Provided data START

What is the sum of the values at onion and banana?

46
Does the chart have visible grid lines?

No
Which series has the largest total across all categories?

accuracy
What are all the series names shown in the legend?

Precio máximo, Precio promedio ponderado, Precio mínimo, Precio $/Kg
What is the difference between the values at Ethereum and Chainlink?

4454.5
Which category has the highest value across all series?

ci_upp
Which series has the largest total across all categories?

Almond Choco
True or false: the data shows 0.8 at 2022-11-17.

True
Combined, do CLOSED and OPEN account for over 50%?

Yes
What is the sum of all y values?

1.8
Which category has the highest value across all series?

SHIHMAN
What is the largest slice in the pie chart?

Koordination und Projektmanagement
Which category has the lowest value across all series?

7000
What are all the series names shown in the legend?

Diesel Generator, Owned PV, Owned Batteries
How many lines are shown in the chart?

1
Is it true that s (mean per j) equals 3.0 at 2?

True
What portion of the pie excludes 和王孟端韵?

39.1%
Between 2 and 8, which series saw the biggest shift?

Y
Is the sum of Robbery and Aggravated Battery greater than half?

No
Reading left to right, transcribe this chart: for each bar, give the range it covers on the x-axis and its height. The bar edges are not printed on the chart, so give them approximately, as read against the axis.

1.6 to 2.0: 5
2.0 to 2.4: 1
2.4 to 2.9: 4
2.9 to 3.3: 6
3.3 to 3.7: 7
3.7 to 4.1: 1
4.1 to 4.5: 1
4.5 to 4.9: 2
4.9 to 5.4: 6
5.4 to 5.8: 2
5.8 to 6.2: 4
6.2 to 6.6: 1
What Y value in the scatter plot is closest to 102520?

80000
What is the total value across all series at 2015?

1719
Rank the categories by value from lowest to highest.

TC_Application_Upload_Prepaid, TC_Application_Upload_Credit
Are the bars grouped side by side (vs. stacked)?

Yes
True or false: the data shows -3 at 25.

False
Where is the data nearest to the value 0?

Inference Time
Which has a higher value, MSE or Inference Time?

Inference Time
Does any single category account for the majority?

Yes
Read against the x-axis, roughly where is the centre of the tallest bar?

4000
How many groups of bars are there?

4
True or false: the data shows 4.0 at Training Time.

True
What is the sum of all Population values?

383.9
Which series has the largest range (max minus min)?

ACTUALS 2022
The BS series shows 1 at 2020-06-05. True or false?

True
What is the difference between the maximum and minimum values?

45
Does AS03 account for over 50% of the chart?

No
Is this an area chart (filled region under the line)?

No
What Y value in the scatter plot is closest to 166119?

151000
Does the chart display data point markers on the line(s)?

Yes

Provided data END

# [What needs to be done]
Which lines in the data above contain the string "chart"? Copy each of them in full, and count a match only when the case is the same.

# [Solution]
Does the chart have visible grid lines?
What is the largest slice in the pie chart?
How many lines are shown in the chart?
Reading left to right, transcribe this chart: for each bar, give the range it covers on the x-axis and its height. The bar edges are not printed on the chart, so give them approximately, as read against the axis.
Does AS03 account for over 50% of the chart?
Is this an area chart (filled region under the line)?
Does the chart display data point markers on the line(s)?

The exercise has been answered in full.